-- Exercise directions --
Resume the forum exchange about the Spring and SQLExecutor exception hierarchies, picking up right after its final sentence.

-- Exercise text --
>>>>

Very easily, as described in my book and as Spring does. Spring offers a non JDBC-specific exception hierarchy with subclasses of DataAccessException such as InvalidDataAccessResourceUsage. This in turn has JDBC-specific subclasses such as BadSqlGrammarException. We can have further RDBMS-specific subclasses as well if necessary, for example to support databases that can actually tell us which table name or column name was invalid. Application code typically catches only generic exceptions to ensure that DAOs aren't dependent on JDBC, but the exception subclasses thrown (and shown in stack traces) will carry all the information about the problem that was available.
Spring does the mapping to its own hierarchy by looking at the Connection metadata when it first connects to a database and looking up an XML file. This now supports all major databases out of the box (although we welcome contributions of new code mappings). Alternatively the user can provide a custom SQLExceptionTranslator to gather all RDBMS-specific code in one place.
Regards,
Rod -
SQLExecutor exception hierarchy[ Go to top ]
- Posted by: jeff smith
- Posted on: September 05 2003 16:55 EDT
- in response to Rod Johnson
Very easily, as described in my book and as Spring does. Spring offers a non
>JDBC-specific exception hierarchy with subclasses of DataAccessException such
>as InvalidDataAccessResourceUsage. This in turn has JDBC-specific subclasses
I really like your book, J2EE Design and Development, and your Spring Framework is a good framework. I just prefer the simplicity and concise code I write when using SQLExecutor.
With regards to an exception throwing mechanism, I guess it comes down to a matter of personal preference. Spring does have a flexible mechanism--your exception hierarchy (the 15 classes listed in your book).
But I believe SQLExecutor's exception throwing mechanism (namely implementing abstract methods in a database specific subclass) is easier to learn and extend. I've had a couple people write to me saying they have extended the framework to support other databases (DB2 and SQLServer).
I'm not sure either of us can empirically prove that one mechanism is superior to the other. That is the beauty of there being more than one JDBC framework--many people will choose Spring, and many people have emailed me saying they are using SQLExecutor.
Either framework is vastly better than writing verbose, and clumsy JDBC code.

<<<<

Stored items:

>>>>

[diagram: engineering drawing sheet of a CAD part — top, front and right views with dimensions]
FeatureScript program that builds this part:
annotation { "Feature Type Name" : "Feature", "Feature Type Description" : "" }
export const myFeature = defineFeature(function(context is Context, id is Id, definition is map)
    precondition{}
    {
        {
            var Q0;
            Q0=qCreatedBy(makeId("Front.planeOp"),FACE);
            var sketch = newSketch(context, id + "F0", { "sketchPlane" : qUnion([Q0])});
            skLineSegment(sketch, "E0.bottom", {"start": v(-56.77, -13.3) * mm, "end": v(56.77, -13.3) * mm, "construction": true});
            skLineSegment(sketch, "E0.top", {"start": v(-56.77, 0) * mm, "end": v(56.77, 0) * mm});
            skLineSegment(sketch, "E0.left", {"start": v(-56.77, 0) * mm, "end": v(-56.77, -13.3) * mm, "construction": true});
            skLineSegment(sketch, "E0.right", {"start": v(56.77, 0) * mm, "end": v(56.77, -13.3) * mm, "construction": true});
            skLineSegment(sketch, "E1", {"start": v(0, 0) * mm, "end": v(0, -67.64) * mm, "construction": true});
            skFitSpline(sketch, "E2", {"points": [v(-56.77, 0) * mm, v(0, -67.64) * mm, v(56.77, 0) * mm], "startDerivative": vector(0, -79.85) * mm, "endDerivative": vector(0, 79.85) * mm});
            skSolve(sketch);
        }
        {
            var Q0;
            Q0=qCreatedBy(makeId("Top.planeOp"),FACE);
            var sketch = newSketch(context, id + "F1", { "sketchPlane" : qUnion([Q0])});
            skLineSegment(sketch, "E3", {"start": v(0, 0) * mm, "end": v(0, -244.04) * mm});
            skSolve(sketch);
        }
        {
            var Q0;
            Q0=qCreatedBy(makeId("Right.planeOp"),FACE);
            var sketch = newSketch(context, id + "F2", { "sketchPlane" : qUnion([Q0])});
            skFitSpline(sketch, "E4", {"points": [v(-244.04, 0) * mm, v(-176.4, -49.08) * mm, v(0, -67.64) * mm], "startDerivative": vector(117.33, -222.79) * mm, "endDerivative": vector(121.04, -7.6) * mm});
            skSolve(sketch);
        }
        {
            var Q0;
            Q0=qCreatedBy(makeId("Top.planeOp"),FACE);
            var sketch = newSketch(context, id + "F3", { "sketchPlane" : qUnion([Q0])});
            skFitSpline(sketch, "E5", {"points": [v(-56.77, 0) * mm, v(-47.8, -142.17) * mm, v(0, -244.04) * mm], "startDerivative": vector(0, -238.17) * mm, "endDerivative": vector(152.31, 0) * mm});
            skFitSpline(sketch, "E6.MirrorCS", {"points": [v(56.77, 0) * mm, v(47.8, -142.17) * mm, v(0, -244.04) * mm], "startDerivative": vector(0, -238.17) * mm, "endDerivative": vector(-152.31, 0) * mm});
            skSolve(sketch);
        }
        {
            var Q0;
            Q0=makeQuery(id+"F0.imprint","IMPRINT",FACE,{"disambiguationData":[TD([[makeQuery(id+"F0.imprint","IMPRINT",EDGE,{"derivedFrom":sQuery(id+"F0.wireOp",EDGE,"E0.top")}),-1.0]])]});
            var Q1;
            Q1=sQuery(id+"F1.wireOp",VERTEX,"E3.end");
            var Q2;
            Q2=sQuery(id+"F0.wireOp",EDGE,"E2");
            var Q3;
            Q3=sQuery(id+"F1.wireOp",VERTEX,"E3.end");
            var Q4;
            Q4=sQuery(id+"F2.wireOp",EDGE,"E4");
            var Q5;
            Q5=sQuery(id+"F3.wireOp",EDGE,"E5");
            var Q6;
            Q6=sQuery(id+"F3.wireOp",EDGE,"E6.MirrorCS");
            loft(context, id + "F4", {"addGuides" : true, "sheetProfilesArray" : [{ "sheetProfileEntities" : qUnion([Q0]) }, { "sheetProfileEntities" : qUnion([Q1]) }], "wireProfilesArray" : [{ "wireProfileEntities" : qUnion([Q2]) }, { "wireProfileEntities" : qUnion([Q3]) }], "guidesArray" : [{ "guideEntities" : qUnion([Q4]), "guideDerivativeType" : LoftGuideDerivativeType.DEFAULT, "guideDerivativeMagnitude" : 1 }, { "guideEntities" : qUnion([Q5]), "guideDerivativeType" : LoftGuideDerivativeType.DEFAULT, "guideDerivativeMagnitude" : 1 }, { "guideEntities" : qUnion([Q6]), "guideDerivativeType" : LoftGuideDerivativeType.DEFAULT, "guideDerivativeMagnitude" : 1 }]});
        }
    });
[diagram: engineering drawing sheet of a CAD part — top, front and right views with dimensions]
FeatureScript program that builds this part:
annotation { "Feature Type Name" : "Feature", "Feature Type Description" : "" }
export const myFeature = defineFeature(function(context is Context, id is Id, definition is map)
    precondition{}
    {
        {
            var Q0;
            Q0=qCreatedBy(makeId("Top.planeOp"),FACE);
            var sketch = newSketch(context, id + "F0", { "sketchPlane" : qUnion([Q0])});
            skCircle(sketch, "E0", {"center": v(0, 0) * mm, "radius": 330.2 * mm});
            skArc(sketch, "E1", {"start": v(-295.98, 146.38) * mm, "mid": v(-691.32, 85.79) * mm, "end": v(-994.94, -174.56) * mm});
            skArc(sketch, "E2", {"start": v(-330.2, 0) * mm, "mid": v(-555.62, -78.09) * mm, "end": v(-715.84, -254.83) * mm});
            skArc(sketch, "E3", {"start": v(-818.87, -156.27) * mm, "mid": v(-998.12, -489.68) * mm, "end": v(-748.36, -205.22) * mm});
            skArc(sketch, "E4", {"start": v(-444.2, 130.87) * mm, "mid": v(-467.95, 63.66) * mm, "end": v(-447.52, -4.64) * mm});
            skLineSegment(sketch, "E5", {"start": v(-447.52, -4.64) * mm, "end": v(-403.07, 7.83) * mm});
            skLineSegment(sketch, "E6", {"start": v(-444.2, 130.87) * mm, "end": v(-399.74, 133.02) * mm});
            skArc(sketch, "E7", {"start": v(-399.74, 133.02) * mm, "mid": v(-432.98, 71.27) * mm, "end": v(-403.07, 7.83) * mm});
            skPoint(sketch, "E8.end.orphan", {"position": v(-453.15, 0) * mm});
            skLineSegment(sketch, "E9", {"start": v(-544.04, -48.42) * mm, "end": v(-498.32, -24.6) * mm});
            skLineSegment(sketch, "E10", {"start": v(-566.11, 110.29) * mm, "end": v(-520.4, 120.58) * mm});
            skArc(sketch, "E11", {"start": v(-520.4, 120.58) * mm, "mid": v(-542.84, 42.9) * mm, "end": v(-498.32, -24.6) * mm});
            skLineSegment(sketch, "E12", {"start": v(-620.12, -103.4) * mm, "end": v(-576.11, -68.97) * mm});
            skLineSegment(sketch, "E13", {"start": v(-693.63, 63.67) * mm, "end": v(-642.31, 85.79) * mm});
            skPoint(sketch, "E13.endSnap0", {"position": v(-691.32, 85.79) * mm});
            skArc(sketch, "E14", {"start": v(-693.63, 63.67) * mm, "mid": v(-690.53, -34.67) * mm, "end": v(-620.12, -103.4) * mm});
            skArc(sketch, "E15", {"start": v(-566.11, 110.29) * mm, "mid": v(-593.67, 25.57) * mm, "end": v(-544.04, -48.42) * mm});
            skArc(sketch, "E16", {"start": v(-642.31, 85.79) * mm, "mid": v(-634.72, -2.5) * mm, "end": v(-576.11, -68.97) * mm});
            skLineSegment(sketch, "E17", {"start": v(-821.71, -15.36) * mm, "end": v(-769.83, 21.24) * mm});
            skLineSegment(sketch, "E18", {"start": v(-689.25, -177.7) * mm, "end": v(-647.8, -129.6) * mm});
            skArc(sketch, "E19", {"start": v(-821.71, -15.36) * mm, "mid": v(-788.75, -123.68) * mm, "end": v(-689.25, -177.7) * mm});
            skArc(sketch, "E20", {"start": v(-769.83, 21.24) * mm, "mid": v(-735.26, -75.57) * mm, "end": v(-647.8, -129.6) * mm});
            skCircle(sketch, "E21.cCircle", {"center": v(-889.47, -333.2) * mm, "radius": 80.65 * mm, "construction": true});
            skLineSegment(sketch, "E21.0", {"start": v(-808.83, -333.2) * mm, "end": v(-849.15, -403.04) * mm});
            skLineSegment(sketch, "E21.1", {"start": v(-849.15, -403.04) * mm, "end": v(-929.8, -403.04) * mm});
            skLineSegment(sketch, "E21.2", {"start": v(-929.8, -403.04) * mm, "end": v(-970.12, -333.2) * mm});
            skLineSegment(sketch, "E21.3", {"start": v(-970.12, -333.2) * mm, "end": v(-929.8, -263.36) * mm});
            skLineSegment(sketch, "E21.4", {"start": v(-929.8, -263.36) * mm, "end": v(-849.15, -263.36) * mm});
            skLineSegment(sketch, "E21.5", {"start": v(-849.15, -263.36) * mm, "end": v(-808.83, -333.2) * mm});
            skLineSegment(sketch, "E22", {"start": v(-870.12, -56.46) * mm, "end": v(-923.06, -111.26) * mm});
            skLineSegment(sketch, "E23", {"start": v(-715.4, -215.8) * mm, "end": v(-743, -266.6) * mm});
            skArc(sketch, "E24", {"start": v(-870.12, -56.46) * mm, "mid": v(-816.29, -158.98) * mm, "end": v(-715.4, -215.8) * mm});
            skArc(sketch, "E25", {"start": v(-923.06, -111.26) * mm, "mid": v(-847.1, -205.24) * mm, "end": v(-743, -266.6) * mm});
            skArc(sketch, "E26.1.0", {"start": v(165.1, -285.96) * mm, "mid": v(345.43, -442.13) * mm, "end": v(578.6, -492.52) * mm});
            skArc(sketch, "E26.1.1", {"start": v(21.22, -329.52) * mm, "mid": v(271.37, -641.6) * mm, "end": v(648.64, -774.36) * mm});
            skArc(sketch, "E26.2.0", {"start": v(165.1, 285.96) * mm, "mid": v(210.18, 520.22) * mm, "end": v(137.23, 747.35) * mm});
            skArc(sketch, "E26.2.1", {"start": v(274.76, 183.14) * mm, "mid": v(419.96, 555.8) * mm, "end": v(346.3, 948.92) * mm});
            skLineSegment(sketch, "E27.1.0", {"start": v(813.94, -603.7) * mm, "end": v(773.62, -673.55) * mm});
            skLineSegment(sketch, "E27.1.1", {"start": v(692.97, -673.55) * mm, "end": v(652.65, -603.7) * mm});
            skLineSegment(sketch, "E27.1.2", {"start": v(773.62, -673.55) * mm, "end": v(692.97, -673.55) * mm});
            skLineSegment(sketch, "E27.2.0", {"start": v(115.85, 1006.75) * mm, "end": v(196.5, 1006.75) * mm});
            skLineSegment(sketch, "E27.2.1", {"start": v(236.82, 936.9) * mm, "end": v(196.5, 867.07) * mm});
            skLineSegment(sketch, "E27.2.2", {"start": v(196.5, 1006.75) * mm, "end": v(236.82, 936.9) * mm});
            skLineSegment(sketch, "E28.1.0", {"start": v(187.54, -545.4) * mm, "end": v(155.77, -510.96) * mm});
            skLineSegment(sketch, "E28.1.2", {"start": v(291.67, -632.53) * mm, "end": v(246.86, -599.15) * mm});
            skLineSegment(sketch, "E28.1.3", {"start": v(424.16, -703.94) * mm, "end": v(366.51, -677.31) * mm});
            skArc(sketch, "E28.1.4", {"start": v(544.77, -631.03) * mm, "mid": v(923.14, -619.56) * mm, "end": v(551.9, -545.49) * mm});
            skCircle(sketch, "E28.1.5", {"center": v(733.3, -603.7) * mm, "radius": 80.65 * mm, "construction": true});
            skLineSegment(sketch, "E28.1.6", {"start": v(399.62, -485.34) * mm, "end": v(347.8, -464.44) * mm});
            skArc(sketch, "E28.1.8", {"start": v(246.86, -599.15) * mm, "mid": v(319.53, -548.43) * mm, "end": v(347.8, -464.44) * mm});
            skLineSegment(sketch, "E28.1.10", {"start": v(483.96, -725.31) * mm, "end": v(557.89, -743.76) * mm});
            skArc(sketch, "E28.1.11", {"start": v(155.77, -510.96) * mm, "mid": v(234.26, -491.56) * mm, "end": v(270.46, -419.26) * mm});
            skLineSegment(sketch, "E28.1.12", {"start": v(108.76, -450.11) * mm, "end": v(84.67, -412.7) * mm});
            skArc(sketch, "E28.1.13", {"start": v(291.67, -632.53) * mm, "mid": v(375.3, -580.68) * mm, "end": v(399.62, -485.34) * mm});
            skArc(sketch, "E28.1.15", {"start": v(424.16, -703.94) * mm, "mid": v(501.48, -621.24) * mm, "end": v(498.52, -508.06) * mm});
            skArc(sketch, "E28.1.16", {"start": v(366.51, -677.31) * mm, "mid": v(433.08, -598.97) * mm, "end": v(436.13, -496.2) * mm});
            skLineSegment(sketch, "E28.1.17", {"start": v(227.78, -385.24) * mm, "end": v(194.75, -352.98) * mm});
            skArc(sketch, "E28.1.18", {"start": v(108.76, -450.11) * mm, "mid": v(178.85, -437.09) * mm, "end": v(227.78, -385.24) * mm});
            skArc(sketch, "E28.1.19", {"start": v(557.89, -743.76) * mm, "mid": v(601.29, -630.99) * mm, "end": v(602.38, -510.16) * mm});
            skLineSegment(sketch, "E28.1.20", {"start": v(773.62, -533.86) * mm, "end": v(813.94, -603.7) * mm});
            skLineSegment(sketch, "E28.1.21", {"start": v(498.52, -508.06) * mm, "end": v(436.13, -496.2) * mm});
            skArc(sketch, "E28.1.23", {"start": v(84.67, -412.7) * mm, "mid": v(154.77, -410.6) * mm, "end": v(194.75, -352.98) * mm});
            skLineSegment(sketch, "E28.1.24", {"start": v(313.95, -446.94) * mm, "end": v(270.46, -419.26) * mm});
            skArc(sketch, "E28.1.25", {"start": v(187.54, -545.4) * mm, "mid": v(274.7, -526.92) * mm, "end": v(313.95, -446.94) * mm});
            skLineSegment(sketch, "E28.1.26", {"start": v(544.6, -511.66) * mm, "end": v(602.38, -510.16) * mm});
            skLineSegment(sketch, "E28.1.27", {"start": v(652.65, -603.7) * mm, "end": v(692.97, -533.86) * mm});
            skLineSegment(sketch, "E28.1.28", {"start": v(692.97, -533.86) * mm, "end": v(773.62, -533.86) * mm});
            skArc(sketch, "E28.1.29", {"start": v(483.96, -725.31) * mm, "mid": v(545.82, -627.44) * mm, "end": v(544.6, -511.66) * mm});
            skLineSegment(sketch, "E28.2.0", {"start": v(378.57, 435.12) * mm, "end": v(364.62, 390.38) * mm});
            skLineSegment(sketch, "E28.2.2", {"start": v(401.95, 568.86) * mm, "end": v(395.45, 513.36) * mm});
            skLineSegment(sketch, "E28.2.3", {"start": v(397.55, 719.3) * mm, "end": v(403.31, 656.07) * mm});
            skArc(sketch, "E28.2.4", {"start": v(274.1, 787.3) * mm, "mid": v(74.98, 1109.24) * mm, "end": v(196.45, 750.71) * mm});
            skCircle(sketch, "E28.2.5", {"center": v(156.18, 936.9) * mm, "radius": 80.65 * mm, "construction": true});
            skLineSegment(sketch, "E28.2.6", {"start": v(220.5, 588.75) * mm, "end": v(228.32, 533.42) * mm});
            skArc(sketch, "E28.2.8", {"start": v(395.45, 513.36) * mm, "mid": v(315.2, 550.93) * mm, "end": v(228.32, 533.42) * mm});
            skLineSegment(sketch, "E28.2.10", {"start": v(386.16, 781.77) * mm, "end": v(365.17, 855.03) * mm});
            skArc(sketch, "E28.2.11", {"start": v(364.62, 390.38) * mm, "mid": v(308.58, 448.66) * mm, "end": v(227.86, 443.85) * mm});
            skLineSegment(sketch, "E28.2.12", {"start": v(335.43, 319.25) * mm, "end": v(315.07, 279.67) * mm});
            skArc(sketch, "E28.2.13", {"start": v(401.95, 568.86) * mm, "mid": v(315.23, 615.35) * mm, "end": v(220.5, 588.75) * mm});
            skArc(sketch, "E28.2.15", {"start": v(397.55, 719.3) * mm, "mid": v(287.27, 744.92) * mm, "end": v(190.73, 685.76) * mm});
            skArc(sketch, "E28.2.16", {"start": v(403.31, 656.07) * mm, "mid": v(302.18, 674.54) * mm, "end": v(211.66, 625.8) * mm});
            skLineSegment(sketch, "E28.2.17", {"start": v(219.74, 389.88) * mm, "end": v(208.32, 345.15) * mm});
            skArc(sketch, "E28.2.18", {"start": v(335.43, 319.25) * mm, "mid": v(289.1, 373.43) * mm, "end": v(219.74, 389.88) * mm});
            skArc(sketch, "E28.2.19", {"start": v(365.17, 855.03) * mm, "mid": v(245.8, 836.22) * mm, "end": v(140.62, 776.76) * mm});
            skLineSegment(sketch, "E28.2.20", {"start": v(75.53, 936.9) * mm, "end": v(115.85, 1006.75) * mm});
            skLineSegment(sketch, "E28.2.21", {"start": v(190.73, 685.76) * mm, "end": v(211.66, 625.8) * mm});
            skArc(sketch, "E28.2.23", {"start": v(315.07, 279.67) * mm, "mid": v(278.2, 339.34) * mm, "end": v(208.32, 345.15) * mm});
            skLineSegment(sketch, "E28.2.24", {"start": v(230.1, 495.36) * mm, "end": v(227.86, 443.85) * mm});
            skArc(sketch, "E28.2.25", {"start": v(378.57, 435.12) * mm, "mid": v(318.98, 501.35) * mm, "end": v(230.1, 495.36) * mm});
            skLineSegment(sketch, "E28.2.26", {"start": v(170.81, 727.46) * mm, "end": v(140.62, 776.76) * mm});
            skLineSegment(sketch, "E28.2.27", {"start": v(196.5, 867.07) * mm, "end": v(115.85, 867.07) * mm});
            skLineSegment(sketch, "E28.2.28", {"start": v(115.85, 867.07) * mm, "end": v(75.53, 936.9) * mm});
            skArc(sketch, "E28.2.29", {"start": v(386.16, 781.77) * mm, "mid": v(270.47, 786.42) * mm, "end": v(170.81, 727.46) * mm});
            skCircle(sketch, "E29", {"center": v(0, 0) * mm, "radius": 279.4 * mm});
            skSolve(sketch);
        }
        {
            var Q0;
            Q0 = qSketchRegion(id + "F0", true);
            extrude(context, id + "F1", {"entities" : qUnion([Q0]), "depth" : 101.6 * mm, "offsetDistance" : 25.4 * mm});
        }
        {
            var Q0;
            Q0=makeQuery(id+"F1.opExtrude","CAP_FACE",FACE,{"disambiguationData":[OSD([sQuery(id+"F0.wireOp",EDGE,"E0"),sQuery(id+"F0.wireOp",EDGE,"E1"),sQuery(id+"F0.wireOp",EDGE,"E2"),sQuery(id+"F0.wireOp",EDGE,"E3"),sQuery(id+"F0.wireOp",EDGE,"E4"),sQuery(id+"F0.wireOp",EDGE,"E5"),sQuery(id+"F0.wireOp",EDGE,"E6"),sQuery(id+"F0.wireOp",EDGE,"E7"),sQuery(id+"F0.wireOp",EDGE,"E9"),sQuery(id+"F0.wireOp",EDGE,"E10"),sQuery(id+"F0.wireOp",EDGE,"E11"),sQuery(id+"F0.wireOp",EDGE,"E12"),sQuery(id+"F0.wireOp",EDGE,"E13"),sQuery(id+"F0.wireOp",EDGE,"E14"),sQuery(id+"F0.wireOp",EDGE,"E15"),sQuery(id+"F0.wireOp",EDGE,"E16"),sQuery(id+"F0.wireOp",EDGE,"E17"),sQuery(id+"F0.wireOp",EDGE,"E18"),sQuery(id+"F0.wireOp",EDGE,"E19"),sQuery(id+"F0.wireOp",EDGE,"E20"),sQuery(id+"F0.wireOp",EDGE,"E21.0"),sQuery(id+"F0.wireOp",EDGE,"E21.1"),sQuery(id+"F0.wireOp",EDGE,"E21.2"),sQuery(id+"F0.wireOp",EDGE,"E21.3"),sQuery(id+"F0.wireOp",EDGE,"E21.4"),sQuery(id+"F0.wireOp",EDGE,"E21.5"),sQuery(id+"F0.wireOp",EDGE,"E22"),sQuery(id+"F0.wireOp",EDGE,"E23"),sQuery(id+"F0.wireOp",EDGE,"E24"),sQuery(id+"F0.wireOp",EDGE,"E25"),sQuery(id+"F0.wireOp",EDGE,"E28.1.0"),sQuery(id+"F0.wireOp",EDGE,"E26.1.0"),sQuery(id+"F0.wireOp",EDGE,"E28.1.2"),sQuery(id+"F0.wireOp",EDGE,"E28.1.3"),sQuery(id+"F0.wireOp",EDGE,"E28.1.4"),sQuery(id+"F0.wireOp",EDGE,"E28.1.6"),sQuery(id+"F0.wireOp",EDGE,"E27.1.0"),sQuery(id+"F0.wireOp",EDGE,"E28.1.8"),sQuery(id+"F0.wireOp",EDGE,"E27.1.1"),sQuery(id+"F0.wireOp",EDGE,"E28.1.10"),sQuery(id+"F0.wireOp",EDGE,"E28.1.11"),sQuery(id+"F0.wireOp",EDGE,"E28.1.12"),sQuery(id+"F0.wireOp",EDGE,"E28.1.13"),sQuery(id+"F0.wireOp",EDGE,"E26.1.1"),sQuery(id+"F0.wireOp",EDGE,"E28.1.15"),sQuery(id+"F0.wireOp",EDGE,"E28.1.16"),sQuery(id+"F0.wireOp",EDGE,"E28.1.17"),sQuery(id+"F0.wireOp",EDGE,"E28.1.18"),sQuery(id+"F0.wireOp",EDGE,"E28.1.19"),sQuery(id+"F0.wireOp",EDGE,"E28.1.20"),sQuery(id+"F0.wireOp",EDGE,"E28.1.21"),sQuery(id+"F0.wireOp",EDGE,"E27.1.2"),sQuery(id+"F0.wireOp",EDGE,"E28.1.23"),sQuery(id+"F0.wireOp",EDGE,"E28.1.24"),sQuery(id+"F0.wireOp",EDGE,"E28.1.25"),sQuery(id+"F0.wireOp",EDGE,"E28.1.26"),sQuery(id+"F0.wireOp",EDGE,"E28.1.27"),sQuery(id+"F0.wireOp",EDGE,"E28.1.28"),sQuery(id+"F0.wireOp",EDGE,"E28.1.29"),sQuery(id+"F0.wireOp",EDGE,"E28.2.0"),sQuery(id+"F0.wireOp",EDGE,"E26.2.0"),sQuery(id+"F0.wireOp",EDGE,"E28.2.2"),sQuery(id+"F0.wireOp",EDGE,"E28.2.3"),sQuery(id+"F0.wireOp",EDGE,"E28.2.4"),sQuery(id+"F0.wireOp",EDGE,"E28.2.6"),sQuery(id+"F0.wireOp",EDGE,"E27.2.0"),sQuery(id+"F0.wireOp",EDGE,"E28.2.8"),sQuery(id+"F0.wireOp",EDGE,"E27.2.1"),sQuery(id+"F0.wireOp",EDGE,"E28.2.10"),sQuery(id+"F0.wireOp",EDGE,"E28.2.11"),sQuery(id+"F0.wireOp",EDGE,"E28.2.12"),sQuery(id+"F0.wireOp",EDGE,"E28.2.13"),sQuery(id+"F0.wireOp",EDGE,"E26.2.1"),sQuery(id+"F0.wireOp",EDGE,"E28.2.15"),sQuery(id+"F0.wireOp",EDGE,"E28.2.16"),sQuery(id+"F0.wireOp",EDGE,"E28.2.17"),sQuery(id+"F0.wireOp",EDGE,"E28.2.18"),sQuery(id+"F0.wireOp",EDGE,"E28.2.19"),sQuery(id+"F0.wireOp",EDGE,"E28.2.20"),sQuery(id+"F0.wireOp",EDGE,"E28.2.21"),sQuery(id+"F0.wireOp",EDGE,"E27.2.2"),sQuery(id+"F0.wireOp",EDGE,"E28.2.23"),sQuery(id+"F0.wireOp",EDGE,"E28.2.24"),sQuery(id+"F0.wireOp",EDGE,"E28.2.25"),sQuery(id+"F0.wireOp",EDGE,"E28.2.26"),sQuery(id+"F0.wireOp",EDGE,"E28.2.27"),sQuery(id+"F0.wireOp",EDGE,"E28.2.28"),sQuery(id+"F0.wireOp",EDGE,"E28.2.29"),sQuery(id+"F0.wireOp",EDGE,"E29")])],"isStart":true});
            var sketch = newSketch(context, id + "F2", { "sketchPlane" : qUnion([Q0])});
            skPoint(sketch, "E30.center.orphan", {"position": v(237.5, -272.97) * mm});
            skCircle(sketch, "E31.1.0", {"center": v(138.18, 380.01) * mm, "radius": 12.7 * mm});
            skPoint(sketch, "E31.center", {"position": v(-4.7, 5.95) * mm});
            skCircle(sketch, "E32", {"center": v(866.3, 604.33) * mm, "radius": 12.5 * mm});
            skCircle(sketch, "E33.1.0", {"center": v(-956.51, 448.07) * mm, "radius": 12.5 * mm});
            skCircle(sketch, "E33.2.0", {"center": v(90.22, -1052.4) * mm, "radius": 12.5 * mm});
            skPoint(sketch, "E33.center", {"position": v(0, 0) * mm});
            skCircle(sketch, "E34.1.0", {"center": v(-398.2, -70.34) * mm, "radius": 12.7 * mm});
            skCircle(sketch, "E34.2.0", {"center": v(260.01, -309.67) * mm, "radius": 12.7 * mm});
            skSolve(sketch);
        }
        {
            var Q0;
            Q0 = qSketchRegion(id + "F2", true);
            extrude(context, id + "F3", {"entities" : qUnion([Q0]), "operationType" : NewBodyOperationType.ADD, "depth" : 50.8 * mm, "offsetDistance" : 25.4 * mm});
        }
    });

<<<<

-- Output for this exercise --
I appreciate your feedback, Rod, and look forward to your next book.
Best regards,
Jeff -
SQLExecutor exception hierarchy[ Go to top ]
- Posted by: Rod Johnson
- Posted on: September 06 2003 03:22 EDT
- in response to jeff smith
Jeff,
Either framework is vastly better than writing verbose, and clumsy JDBC code.
Certainly is. And having competing frameworks that work in different ways is fine. Users can choose.
I can't believe that so many people write raw JDBC, in many cases without even an in house abstraction.
Regards,
Rod -
SQLExecutor[ Go to top ]
- Posted by: Carolyn McRae
- Posted on: September 08 2003 20:36 EDT
- in response to Rod Johnson
I like the way SQLExecutor works. Like the article on Developer.com said, it took me about five minutes to learn how to use it (and less than that to show someone else how to use it), and it abstracts away the clutter of JDBC code.
It's definitely cleaned up the code in our data access layer.
Support for large result sets would be a nice feature, but so far we haven't needed that.
Nice job! -
SQLExecutor, Spring, & Hibernate[ Go to top ]
- Posted by: Dwight Gunning
- Posted on: September 09 2003 08:01 EDT
- in response to Carolyn McRae
I believe Jeff decided to make SQLExecutor the easiest JDBC framework to learn and use and he hit the mark. That he fit the framework into less than 10 classes is also a big plus.
At the time I looked at both the Spring JDBC framework and SQLExecutor, SQLExcecutor was much easier to use, and so I chose it for two smaller projects so far. For a larger project I am using the other (very nice features) of the Spring Framework with Hibernate for the persistence layer. This dramatically lowers the amount of data access coding that I have to do. I may eventually use Spring's JDBC framework since I like it so much, but Hibernate is fine for now.
It makes sense to evaluate the requirements of your projects and choose the appropriate framework to use for each individual project that you will work on. I still have SQLExecutor, Spring and Hibernate in my toolset, and I like the options that this gives me. -
SQLExecutor now has streaming result sets[ Go to top ]
- Posted by: jeff smith
- Posted on: September 10 2003 12:59 EDT
- in response to Carolyn McRae
Support for large result sets would be a nice feature, but so far we haven't
> needed that.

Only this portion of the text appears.